Mrs Preedy has a keen interest in picking out the individuality that makes one twin different from another - and not just for purposes of identification: she is pioneering the only national survey in Britain into the special educational needs of children from multiple births.

Her interest was aroused in 1992 when there were nine pairs of twins in her nursery and reception classes. A lecture in the area by Rachel Hudson, of the Twins and Multiple Births Association (Tamba), provided an opportunity to find out more.

Tamba's educational guidelines, she discovered, were based on a long-term study in Australia by David Hay, who started researching the subject in 1978, backed by the Australian government.

Dr Hay found that twins were more likely to have problems with reading, telling the time and subtracting two-digit numbers. Identical twin boys were particularly at risk. He found that they continued to have problems at secondary school which could have been stemmed by intervention at a much earlier stage.

Having studied his work as part of research for her PhD on the subject, Mrs Preedy believes that intervention should start in the pre-school years, and therefore parents need to be made more aware.

With twins, she says, language development is frequently delayed. 'Mothers have to bond with two babies and have less time for interaction with them. Identical twin boys can be six to nine months behind in terms of speech and language development, which in turn leads to reading difficulties. They also tend to reinforce each other's mistakes.'

Mrs Preedy's study is based on interviews with parents and on teacher observation in the classroom. Her pilot project is looking at five pairs of twins in Solihull, but she plans to embark on a much wider national survey next year, inviting all local education authorities to take part.

In 1992 there were 8,314 pairs of twins born in Britain, as well as 202 sets of triplets, and nine sets of quads and above. Schools in Solihull take in marginally above the national average of 2.2 per cent. But Mrs Preedy found that 19 of its schools had numbers markedly higher. One has nine pairs of twins and three sets of triplets - 8 per cent of the school population.

Solihull is affluent, with a high proportion of career women likely to start families in their late thirties, when the possibility of having twins increases. In this age-group, those who cannot conceive are better able to afford fertility treatment, which can also increase the likelihood of twins. As such treatment becomes more widely available, a rise in the number of multiple births seems likely.

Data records
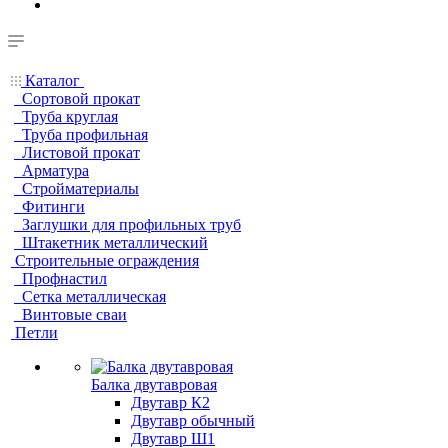
Каталог
Сортовой прокат
Труба круглая
Труба профильная
Листовой прокат
Арматура
Стройматериалы
Фитинги
Заглушки для профильных труб
Штакетник металлический
Строительные ограждения
Профнастил
Сетка металлическая
Винтовые сваи
Петли
Балка двутавровая
Двутавр К2
Двутавр обычный
Двутавр Ш1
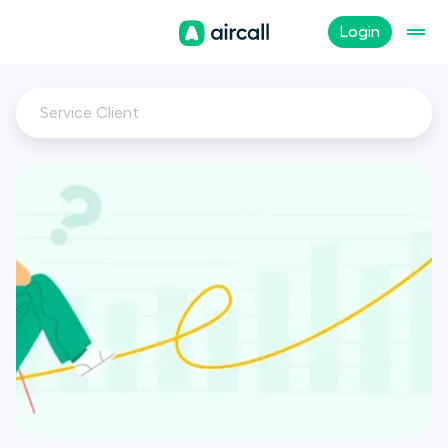
Login
Service Client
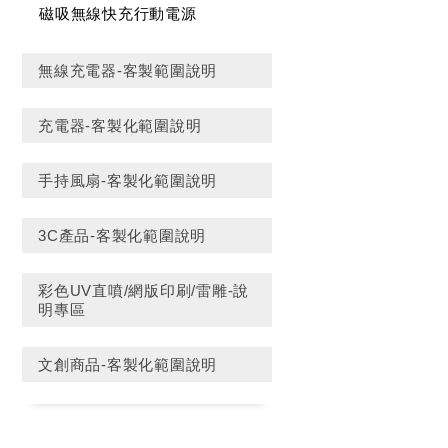
磁吸無線快充行動電源
無線充電器-客製範圍說明
充電器-客製化範圍說明
手持風扇-客製化範圍說明
3C產品-客製化範圍說明
彩色UV直噴/網版印刷/雷雕-說
明專區
文創商品-客製化範圍說明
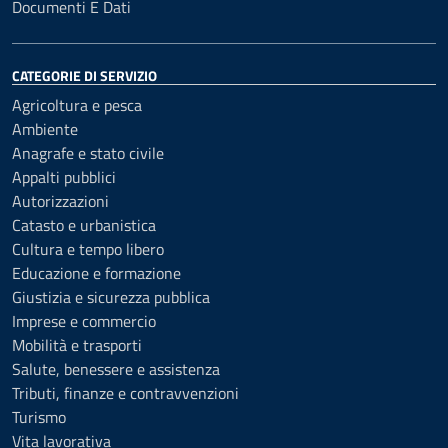
Documenti E Dati
CATEGORIE DI SERVIZIO
Agricoltura e pesca
Ambiente
Anagrafe e stato civile
Appalti pubblici
Autorizzazioni
Catasto e urbanistica
Cultura e tempo libero
Educazione e formazione
Giustizia e sicurezza pubblica
Imprese e commercio
Mobilità e trasporti
Salute, benessere e assistenza
Tributi, finanze e contravvenzioni
Turismo
Vita lavorativa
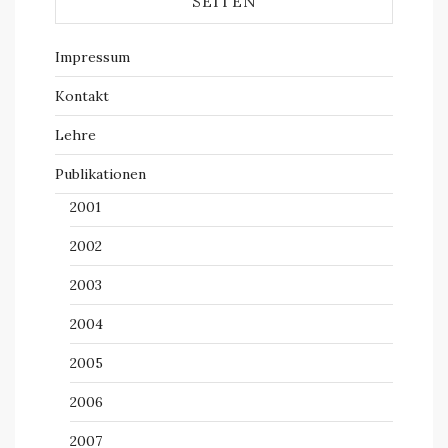
SEITEN
Impressum
Kontakt
Lehre
Publikationen
2001
2002
2003
2004
2005
2006
2007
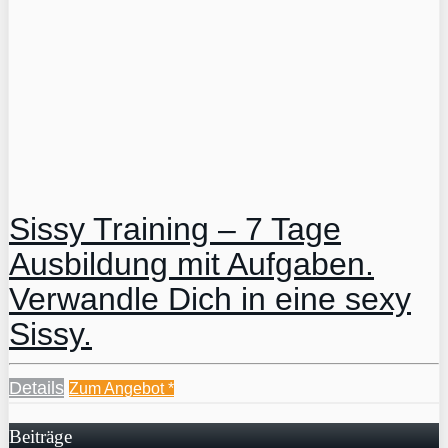
Sissy Training – 7 Tage
Ausbildung mit Aufgaben.
Verwandle Dich in eine sexy
Sissy.
Details
Zum Angebot
*
Beiträge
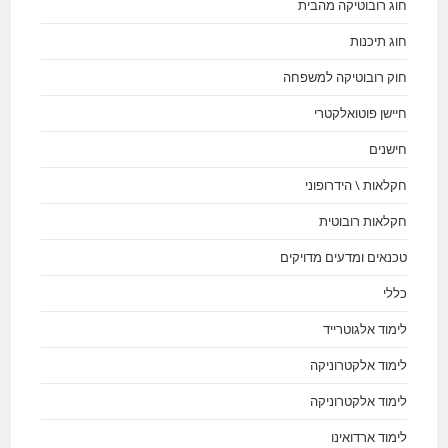
חוג רובוטיקה מהבית
חוג תיכנות
חוק רובוטיקה למשפחה
חיישן פוטואלקטרי
חישנים
חקלאות \ הידרופוני
חקלאות רובוטית
טכנאים ומדעים מדויקים
כללי
לימוד אלגוטרייד
לימוד אלקטרוניקה
לימוד אלקטרוניקה
לימוד ארדואינו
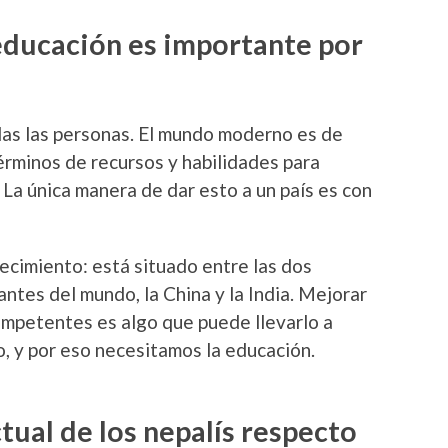
educación es importante por
das las personas. El mundo moderno es de
rminos de recursos y habilidades para
. La única manera de dar esto a un país es con
ecimiento: está situado entre las dos
tes del mundo, la China y la India. Mejorar
ompetentes es algo que puede llevarlo a
, y por eso necesitamos la educación.
ctual de los nepalís respecto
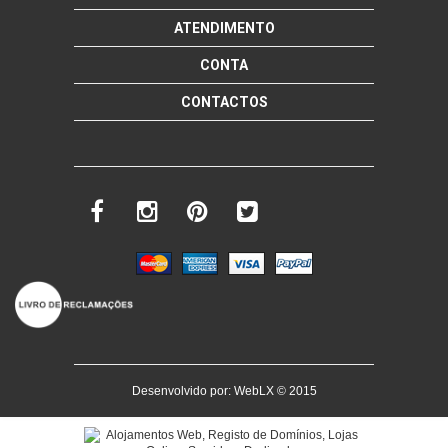
mais info
ATENDIMENTO
add à lista
CONTA
CONTACTOS
Desenvolvido por:
WebLX
© 2015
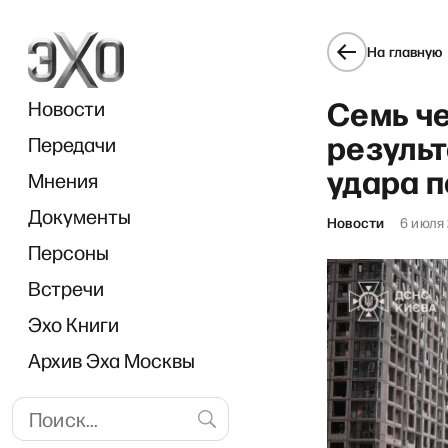
На главную
Семь че
Новости
результ
Передачи
удара п
Мнения
Документы
«С
Новости
6 июля
Персоны
Встречи
Эхо Книги
Архив Эха Москвы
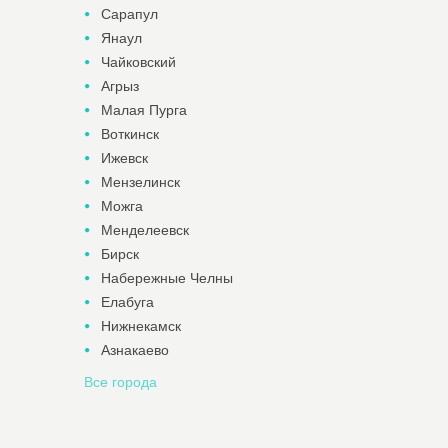
Сарапул
Янаул
Чайковский
Агрыз
Малая Пурга
Воткинск
Ижевск
Мензелинск
Можга
Менделеевск
Бирск
Набережные Челны
Елабуга
Нижнекамск
Азнакаево
Все города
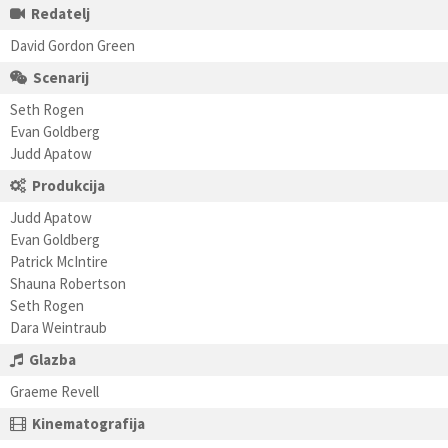
Redatelj
David Gordon Green
Scenarij
Seth Rogen
Evan Goldberg
Judd Apatow
Produkcija
Judd Apatow
Evan Goldberg
Patrick McIntire
Shauna Robertson
Seth Rogen
Dara Weintraub
Glazba
Graeme Revell
Kinematografija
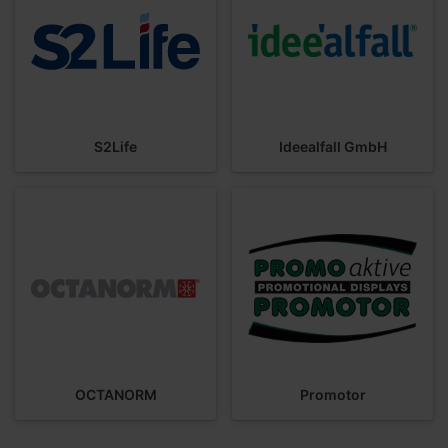
S2Life
Ideealfall GmbH
OCTANORM
Promotor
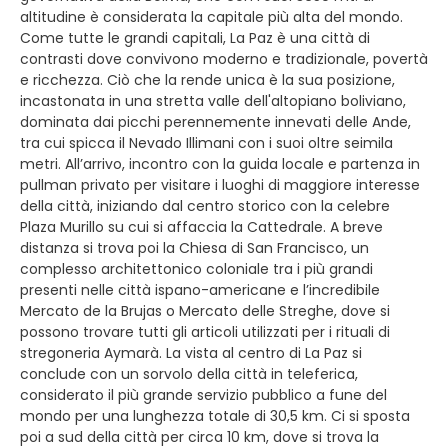
altitudine è considerata la capitale più alta del mondo.
Come tutte le grandi capitali, La Paz è una città di
contrasti dove convivono moderno e tradizionale, povertà
e ricchezza. Ciò che la rende unica è la sua posizione,
incastonata in una stretta valle dell'altopiano boliviano,
dominata dai picchi perennemente innevati delle Ande,
tra cui spicca il Nevado Illimani con i suoi oltre seimila
metri. All’arrivo, incontro con la guida locale e partenza in
pullman privato per visitare i luoghi di maggiore interesse
della città, iniziando dal centro storico con la celebre
Plaza Murillo su cui si affaccia la Cattedrale. A breve
distanza si trova poi la Chiesa di San Francisco, un
complesso architettonico coloniale tra i più grandi
presenti nelle città ispano-americane e l’incredibile
Mercato de la Brujas o Mercato delle Streghe, dove si
possono trovare tutti gli articoli utilizzati per i rituali di
stregoneria Aymarà. La vista al centro di La Paz si
conclude con un sorvolo della città in teleferica,
considerato il più grande servizio pubblico a fune del
mondo per una lunghezza totale di 30,5 km. Ci si sposta
poi a sud della città per circa 10 km, dove si trova la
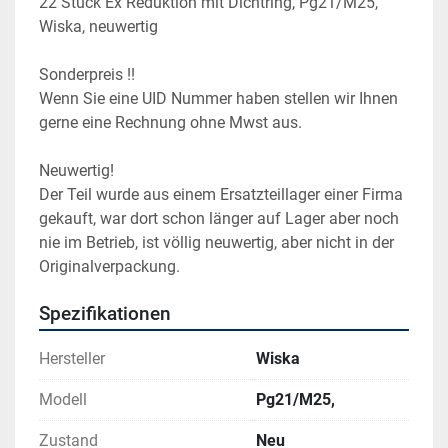
22 Stück Ex Reduktion mit Dichtring, Pg21/M25, 
Wiska, neuwertig
Sonderpreis !!
Wenn Sie eine UID Nummer haben stellen wir Ihnen 
gerne eine Rechnung ohne Mwst aus.
Neuwertig!
Der Teil wurde aus einem Ersatzteillager einer Firma 
gekauft, war dort schon länger auf Lager aber noch 
nie im Betrieb, ist völlig neuwertig, aber nicht in der 
Originalverpackung.
Spezifikationen
Hersteller
Wiska
Modell
Pg21/M25,
Zustand
Neu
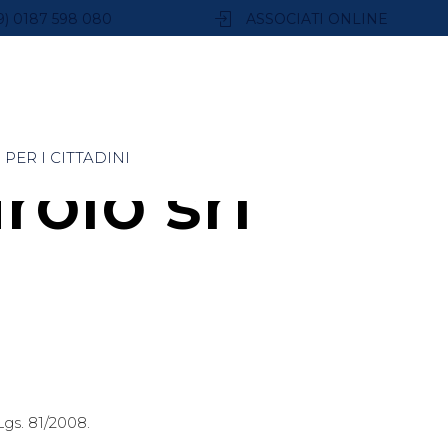
9) 0187 598 080
ASSOCIATI ONLINE
PER I CITTADINI
olo srl
Lgs. 81/2008.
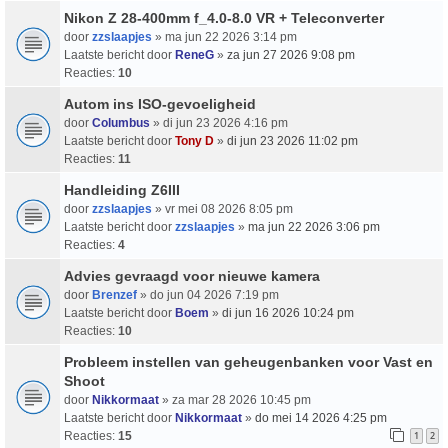
Nikon Z 28-400mm f_4.0-8.0 VR + Teleconverter
door
zzslaapjes
» ma jun 22 2026 3:14 pm
Laatste bericht door
ReneG
»
za jun 27 2026 9:08 pm
Reacties:
10
Autom ins ISO-gevoeligheid
door
Columbus
» di jun 23 2026 4:16 pm
Laatste bericht door
Tony D
»
di jun 23 2026 11:02 pm
Reacties:
11
Handleiding Z6III
door
zzslaapjes
» vr mei 08 2026 8:05 pm
Laatste bericht door
zzslaapjes
»
ma jun 22 2026 3:06 pm
Reacties:
4
Advies gevraagd voor nieuwe kamera
door
Brenzef
» do jun 04 2026 7:19 pm
Laatste bericht door
Boem
»
di jun 16 2026 10:24 pm
Reacties:
10
Probleem instellen van geheugenbanken voor Vast en
Shoot
door
Nikkormaat
» za mar 28 2026 10:45 pm
Laatste bericht door
Nikkormaat
»
do mei 14 2026 4:25 pm
Reacties:
15
1
2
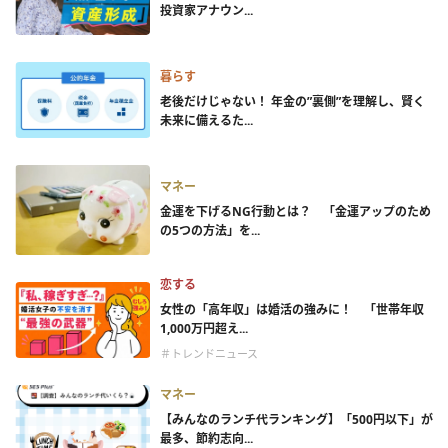
投資家アナウン...
暮らす
老後だけじゃない！ 年金の”裏側”を理解し、賢く
未来に備えるた...
マネー
金運を下げるNG行動とは？ 「金運アップのため
の5つの方法」を...
恋する
女性の「高年収」は婚活の強みに！ 「世帯年収
1,000万円超え...
＃トレンドニュース
マネー
【みんなのランチ代ランキング】「500円以下」が
最多、節約志向...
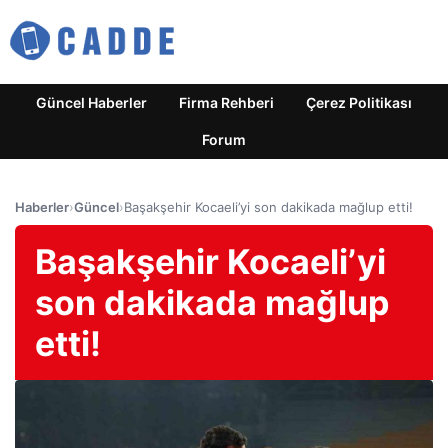
Güncel Haberler
Firma Rehberi
Çerez Politikası
Forum
Haberler
›
Güncel
›
Başakşehir Kocaeli’yi son dakikada mağlup etti!
Başakşehir Kocaeli’yi
son dakikada mağlup
etti!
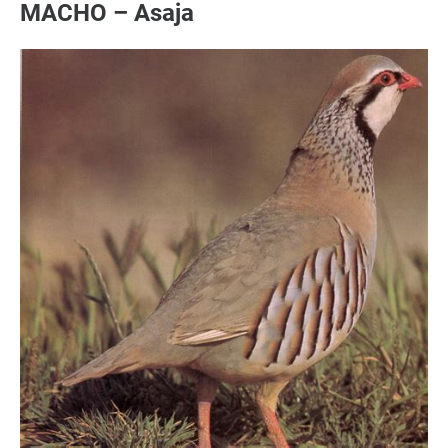
MACHO – Asaja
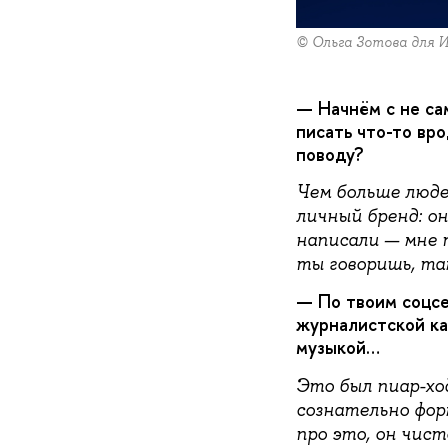
© Ольга Зотова для 
— Начнём с не сам
писать что-то вр
поводу?
Чем больше люд
личный бренд: о
написали — мне 
ты говоришь, там
— По твоим соцсе
журналистской ка
музыкой…
Это был пиар-ход
сознательно форм
про это, он чист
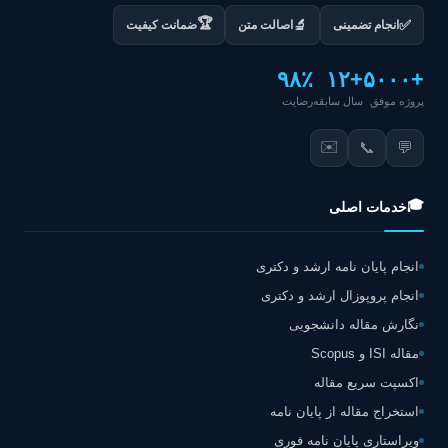
🏆
✅
🔬
انجام تضمینی
اصالت متن
ضمانت کیفیت
۹۸٪
+۱۲
+۵۰۰۰
پروژه موفق
سال سابقه
رضایت
✉️
📞
💬
🎓
خدمات اصلی
انجام پایان نامه ارشد و دکتری
انجام پروپوزال ارشد و دکتری
نگارش مقاله دانشجویی
مقاله ISI و Scopus
اکسپت سریع مقاله
استخراج مقاله از پایان نامه
ویراستاری پایان نامه فوری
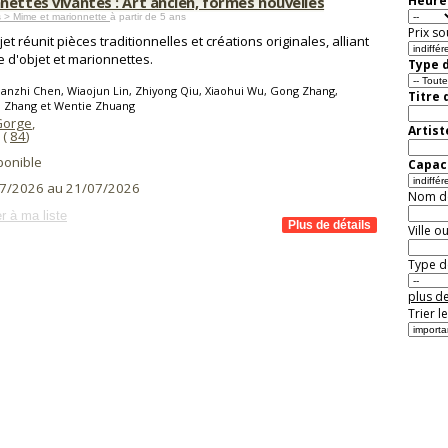
nettes vivantes : Art ancien, formes nouvelles
Heure 
 > Mime et marionnette
à partir de 5 ans
Prix so
et réunit pièces traditionnelles et créations originales, alliant
e d'objet et marionnettes.
Type d
anzhi Chen, Wiaojun Lin, Zhiyong Qiu, Xiaohui Wu, Gong Zhang,
Titre 
 Zhang et Wentie Zhuang
Gorge
,
Artist
(
84
)
ponible
Capaci
7/2026 au 21/07/2026
Nom de 
r à ma liste
Ville o
Type de
plus de
Trier l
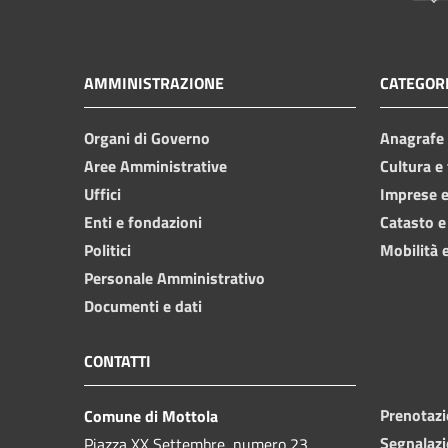
AMMINISTRAZIONE
CATEGORI
Organi di Governo
Anagrafe e
Aree Amministrative
Cultura e
Uffici
Imprese 
Enti e fondazioni
Catasto e
Politici
Mobilità e
Personale Amministrativo
Documenti e dati
CONTATTI
Prenotaz
Comune di Mottola
Segnalazi
Piazza XX Settembre, numero 23,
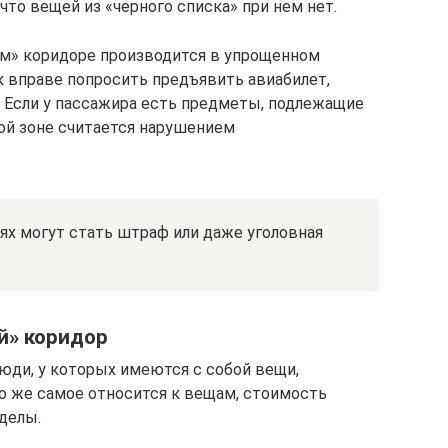
то вещей из «черного списка» при нем нет.
м» коридоре производится в упрощенном
к вправе попросить предъявить авиабилет,
. Если у пассажира есть предметы, подлежащие
ной зоне считается нарушением
ях могут стать штраф или даже уголовная
й» коридор
юди, у которых имеются с собой вещи,
о же самое относится к вещам, стоимость
делы.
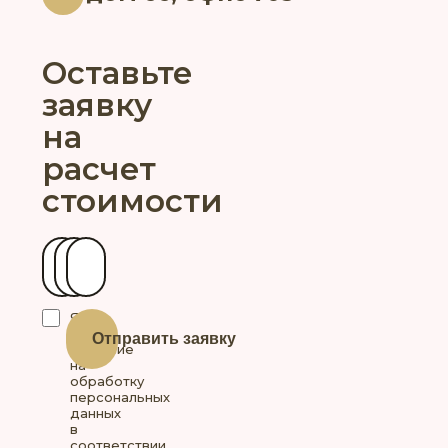
Оставьте
заявку
на
расчет
стоимости
Ваше имя
Контактный телефон
Ваш город
Я
даю
Отправить заявку
согласие
на
обработку
персональных
данных
в
соответствии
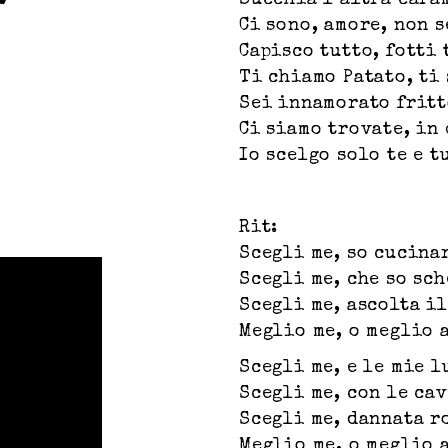
Succhia l’altra cara
Ci sono, amore, non 
Capisco tutto, fotti 
Ti chiamo Patato, ti 
Sei innamorato fritt
Ci siamo trovate, in
Io scelgo solo te e t
Rit:
Scegli me, so cucina
Scegli me, che so sc
Scegli me, ascolta i
Meglio me, o meglio 
Scegli me, e le mie l
Scegli me, con le ca
Scegli me, dannata r
Meglio me, o meglio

= Problems to work on =
A: Using the article on the educational needs of twins, answer these questions:
(i) How many pairs of twins were in Mrs Preedy's nursery and reception classes in 1992?
(ii) Which three things did Dr Hay find twins more likely to have problems with?
(iii) How many pairs of twins is the Solihull pilot project studying?
B: In the article on the educational needs of twins, condense the paragraph that opens "In 1992 there were 8,314 pairs of twins" into a bulleted list that retains its main figures.
C: Write the next part of the article on the educational needs of twins, beginning after its final sentence.

= Expected responses =
A:
(i) Nine pairs.
(ii) Reading, telling the time and subtracting two-digit numbers.
(iii) Five pairs.

B:
- In 1992, Britain recorded 8,314 pairs of twins, 202 sets of triplets and nine sets of quads and above.
- Solihull schools take in marginally more than the national average of 2.2 per cent.
- Nineteen Solihull schools had markedly higher numbers.
- One school has nine pairs of twins and three sets of triplets, which is 8 per cent of its pupils.

C:
Mrs Preedy's study is designed to develop strategies to counter problems that could blight an entire school career. For parents in the early stages, this means taking 'double the trouble', she says, to meet the demands of two children clamouring for attention. 'It's a matter of teaching them to take turns, to work independently and not to rush.'

Each twin, she stresses, should be treated as an individual in school and at home. They should never be referred to as 'the twins' and one should never be allowed to speak for the other. Each should have separate letters to take home and each should have different appointments for parents' evenings. Comparisons should be made not with each other, but with children in their peer group.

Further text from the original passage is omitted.